>>>>>
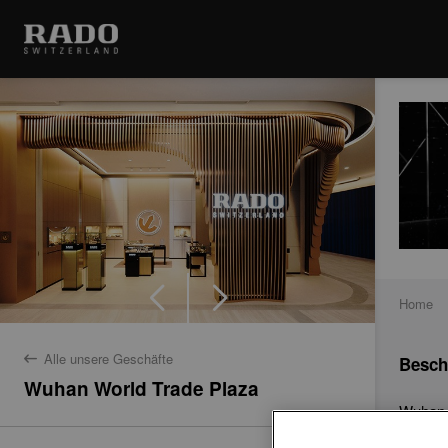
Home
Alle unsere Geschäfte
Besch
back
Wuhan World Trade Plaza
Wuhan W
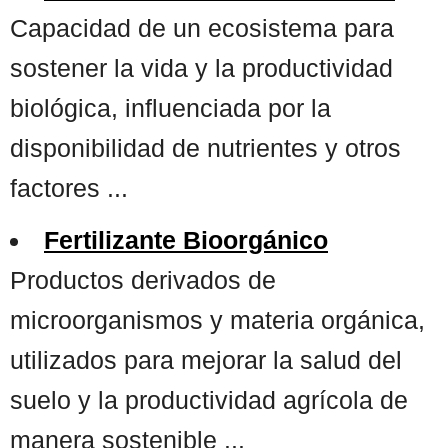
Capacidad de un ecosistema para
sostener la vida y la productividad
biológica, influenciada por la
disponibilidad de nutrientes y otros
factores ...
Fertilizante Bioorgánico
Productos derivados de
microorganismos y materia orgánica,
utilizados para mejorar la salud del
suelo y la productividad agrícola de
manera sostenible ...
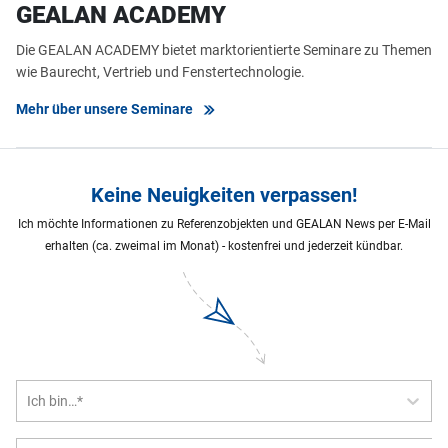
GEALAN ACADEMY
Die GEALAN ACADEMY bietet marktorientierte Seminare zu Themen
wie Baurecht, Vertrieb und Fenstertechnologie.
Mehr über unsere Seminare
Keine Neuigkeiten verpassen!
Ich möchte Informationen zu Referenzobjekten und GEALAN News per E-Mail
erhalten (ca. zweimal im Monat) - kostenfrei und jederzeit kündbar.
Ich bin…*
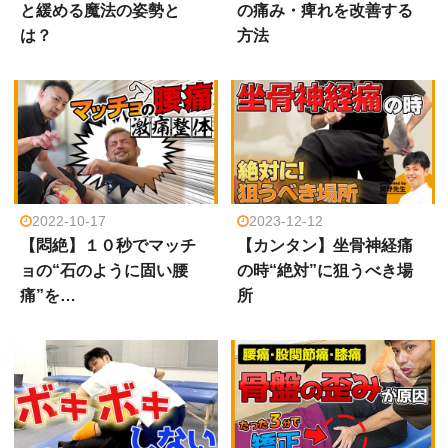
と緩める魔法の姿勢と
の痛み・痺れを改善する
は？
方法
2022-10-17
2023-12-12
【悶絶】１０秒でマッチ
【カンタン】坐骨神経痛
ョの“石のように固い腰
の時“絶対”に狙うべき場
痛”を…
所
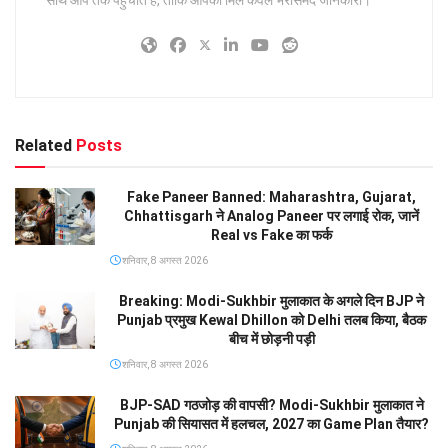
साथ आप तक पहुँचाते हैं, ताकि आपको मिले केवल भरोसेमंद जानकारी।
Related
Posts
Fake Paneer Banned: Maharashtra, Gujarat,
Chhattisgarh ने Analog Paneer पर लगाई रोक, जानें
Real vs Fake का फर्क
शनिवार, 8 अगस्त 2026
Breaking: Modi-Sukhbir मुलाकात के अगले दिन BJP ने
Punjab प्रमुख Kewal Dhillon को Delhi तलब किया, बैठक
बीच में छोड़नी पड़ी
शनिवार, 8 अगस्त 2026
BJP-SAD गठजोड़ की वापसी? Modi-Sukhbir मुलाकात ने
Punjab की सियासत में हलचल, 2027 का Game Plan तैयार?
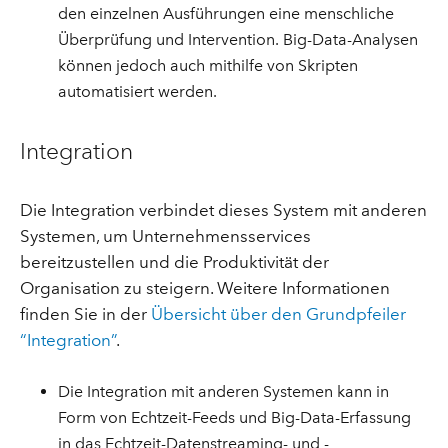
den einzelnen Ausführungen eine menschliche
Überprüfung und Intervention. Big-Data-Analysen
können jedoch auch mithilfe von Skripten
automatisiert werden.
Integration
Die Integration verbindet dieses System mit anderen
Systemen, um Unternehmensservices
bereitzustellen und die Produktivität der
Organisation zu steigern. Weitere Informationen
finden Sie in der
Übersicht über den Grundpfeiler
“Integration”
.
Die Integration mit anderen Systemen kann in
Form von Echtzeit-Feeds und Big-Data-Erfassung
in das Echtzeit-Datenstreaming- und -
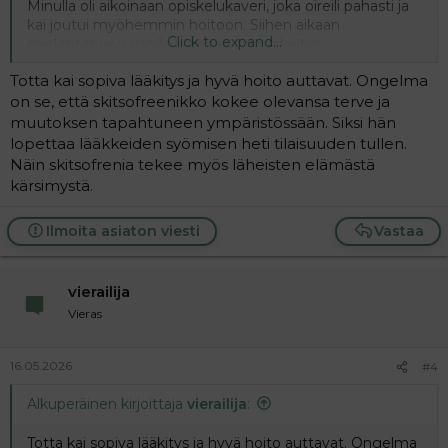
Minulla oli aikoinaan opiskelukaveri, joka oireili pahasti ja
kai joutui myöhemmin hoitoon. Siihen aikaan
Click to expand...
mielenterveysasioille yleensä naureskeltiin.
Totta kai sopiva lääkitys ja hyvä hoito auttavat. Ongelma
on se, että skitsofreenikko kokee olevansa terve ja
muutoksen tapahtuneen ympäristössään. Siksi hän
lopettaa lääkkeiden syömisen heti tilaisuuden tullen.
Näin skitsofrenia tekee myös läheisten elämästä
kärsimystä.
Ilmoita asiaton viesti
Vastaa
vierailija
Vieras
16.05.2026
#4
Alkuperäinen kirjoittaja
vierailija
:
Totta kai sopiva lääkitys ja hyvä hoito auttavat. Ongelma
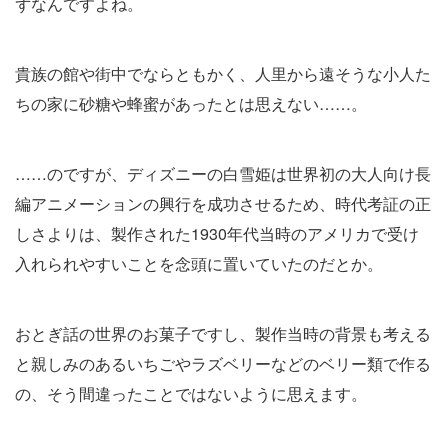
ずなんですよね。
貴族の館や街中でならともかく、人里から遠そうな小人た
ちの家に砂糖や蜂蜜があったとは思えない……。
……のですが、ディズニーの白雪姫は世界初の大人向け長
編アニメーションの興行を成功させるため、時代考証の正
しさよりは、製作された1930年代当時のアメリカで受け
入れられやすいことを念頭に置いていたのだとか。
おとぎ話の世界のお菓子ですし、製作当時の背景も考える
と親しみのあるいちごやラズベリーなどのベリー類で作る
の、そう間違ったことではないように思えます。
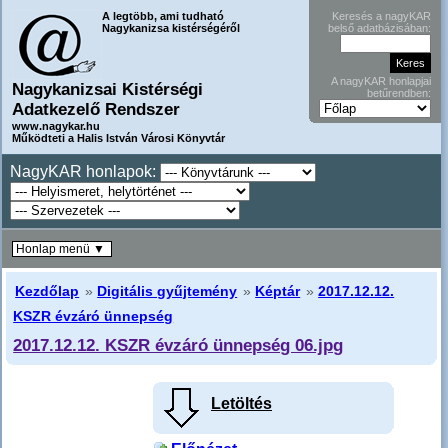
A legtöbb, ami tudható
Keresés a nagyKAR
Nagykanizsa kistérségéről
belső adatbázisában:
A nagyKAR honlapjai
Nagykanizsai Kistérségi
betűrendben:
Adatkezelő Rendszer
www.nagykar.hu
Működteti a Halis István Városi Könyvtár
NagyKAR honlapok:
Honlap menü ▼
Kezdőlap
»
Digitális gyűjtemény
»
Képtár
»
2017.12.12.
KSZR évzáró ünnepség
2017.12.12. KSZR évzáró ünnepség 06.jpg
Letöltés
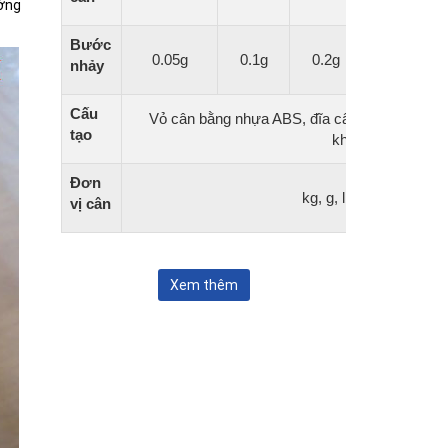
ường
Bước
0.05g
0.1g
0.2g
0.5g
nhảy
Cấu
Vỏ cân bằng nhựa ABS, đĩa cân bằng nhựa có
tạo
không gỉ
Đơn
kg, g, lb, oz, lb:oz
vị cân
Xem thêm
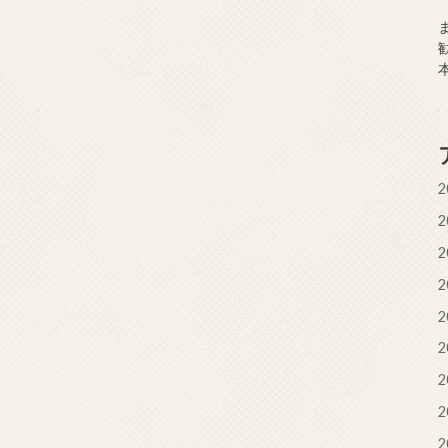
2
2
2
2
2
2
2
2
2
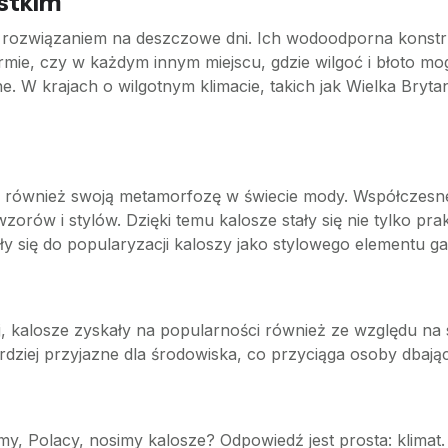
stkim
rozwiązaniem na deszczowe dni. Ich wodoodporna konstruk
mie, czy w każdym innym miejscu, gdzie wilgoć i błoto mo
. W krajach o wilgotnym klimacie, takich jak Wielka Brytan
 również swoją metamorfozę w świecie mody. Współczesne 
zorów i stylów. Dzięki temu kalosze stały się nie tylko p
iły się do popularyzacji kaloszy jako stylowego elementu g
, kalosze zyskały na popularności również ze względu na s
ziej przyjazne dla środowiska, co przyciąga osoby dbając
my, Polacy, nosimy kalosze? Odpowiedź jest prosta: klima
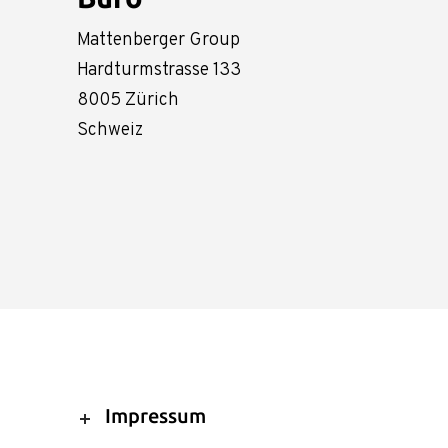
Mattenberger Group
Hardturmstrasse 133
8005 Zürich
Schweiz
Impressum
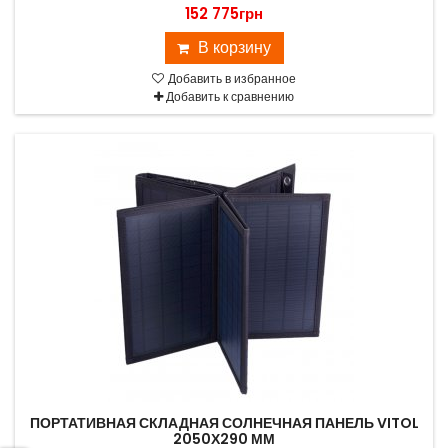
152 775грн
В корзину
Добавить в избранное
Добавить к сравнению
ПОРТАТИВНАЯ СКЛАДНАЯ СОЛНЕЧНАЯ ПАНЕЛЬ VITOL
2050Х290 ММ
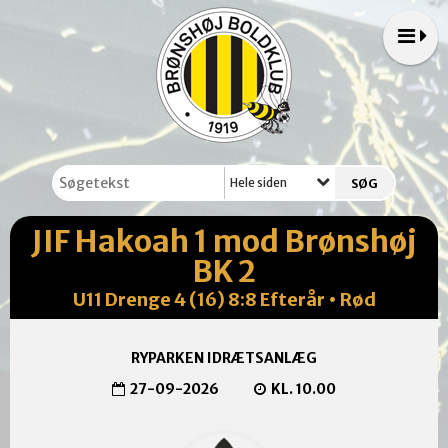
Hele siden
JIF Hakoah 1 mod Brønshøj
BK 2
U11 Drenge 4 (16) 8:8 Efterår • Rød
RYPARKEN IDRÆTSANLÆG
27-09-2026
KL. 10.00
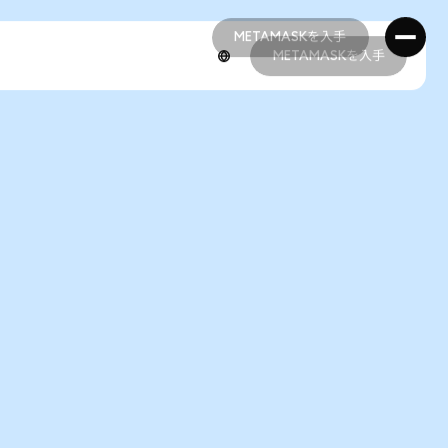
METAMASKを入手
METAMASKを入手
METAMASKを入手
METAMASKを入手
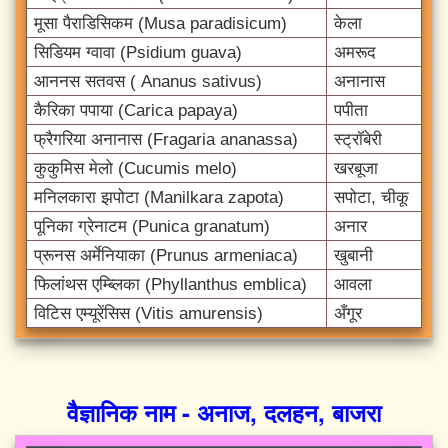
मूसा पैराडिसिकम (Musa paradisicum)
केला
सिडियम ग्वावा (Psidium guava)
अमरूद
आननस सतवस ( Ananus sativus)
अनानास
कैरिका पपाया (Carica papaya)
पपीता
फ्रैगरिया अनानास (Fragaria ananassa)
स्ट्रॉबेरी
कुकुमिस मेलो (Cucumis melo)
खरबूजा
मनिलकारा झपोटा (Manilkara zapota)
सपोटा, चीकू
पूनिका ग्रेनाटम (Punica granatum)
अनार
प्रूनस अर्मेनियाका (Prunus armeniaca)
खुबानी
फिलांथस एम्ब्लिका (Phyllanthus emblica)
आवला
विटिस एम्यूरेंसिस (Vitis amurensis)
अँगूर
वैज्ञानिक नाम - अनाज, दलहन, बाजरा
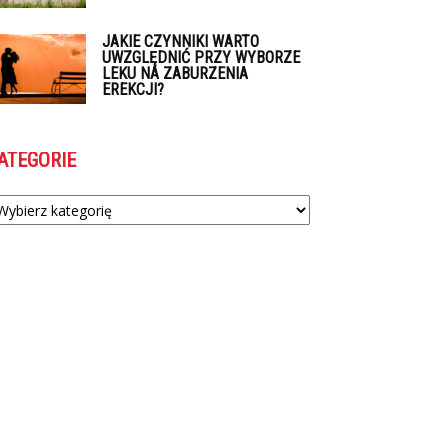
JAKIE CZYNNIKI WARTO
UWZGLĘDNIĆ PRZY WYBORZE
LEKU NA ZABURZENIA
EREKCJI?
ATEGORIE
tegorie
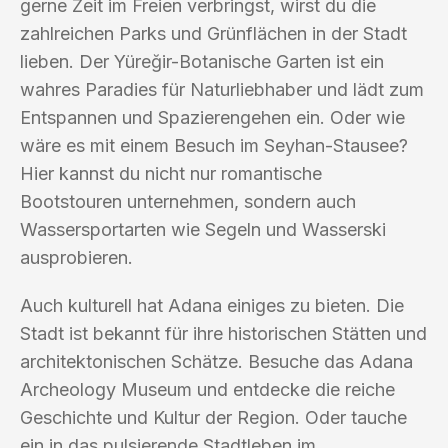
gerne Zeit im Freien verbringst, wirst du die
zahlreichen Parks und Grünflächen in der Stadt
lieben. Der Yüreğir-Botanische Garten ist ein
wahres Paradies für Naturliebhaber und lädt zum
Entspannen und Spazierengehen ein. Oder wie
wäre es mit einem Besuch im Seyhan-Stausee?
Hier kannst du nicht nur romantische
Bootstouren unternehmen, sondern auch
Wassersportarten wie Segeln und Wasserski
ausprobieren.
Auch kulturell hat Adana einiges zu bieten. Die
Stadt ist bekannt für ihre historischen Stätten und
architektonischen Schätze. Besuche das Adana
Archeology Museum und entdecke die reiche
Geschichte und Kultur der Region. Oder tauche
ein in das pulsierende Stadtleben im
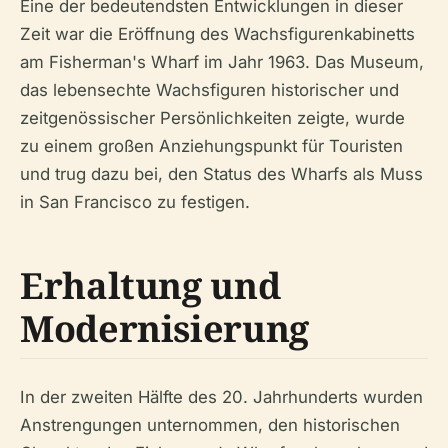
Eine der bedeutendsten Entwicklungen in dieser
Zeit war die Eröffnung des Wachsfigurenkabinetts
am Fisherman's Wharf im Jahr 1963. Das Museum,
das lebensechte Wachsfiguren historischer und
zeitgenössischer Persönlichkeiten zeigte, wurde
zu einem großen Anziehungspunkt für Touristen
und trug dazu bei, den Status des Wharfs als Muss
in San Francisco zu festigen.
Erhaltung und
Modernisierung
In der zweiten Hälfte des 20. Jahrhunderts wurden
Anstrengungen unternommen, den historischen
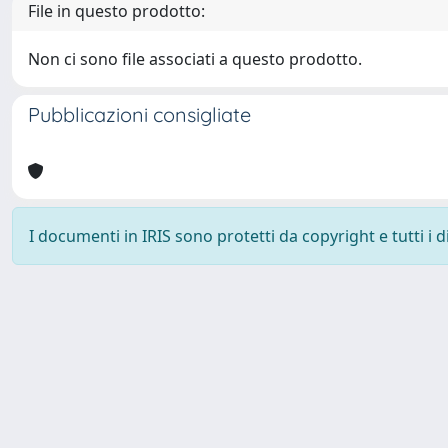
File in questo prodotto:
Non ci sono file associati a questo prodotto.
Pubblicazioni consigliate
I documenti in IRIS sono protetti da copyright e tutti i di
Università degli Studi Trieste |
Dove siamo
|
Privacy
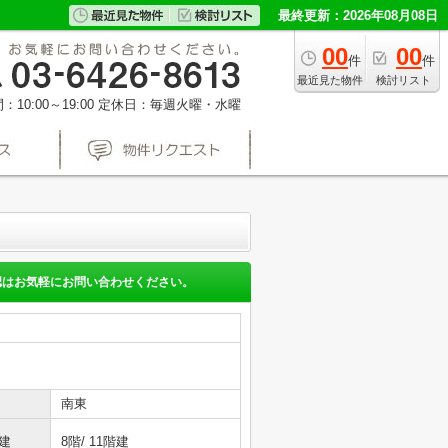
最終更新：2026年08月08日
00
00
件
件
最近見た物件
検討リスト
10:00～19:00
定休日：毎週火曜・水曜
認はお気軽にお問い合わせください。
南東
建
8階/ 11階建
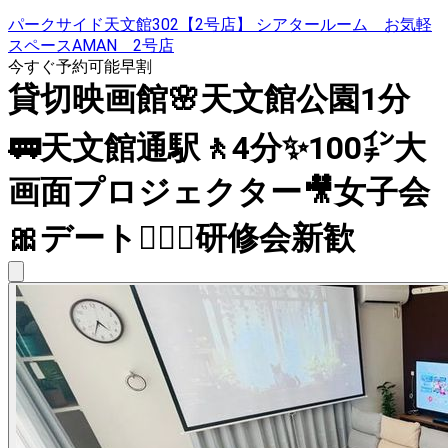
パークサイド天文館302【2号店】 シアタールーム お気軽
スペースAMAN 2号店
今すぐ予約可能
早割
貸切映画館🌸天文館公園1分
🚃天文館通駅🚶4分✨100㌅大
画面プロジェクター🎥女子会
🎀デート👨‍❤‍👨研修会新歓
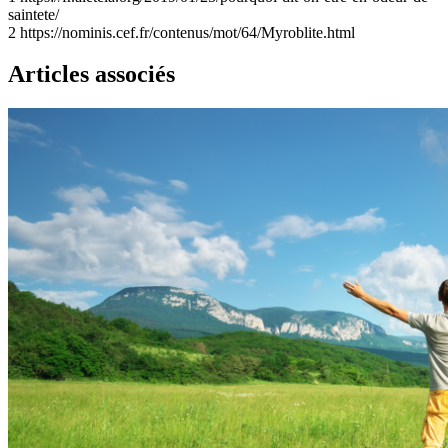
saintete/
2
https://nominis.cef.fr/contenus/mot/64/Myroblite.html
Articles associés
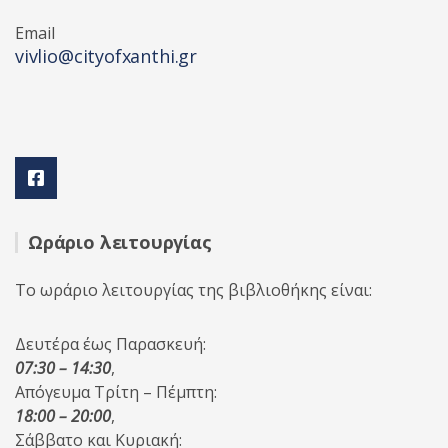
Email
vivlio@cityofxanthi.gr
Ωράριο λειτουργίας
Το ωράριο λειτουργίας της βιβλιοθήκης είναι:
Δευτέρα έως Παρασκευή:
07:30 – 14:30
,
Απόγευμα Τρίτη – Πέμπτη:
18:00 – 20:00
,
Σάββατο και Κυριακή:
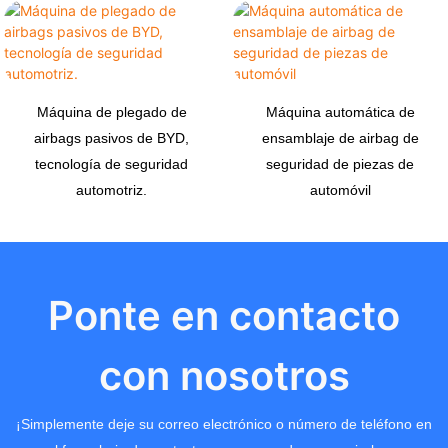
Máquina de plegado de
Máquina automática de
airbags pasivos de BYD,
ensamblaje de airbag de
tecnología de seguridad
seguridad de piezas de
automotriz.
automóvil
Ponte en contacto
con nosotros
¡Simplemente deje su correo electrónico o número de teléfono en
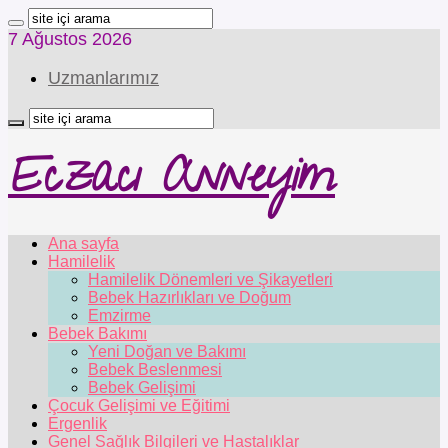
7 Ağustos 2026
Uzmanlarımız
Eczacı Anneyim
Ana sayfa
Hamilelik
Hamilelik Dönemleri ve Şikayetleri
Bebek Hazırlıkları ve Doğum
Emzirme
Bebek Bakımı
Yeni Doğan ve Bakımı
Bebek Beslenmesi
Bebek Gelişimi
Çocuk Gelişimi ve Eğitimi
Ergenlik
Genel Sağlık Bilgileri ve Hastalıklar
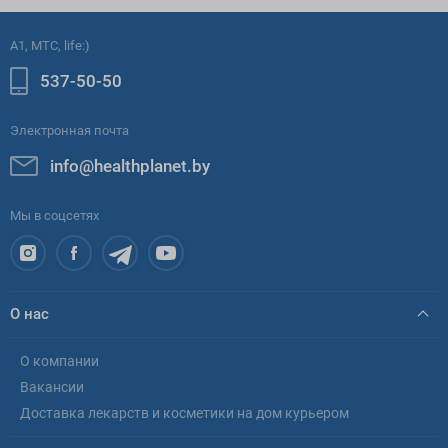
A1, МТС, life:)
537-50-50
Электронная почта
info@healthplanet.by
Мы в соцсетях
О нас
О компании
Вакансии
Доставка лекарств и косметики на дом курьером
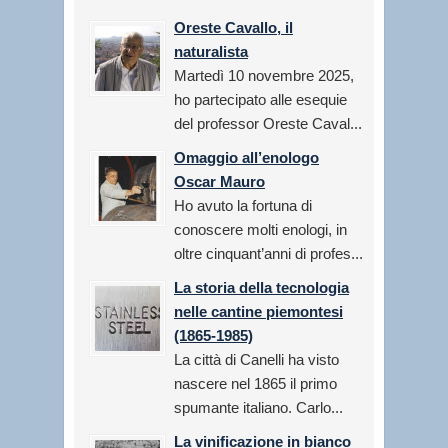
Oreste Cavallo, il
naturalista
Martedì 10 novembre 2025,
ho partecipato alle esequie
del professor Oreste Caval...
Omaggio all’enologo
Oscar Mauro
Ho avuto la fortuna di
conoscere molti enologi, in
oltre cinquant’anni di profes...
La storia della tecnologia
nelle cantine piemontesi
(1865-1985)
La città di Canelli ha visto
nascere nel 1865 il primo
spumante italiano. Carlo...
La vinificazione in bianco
<<<<<
> [Exercise brief] Lines containing the word "historischen": how many are there in the data above? Reply with only that number.

> [Problem solution] 2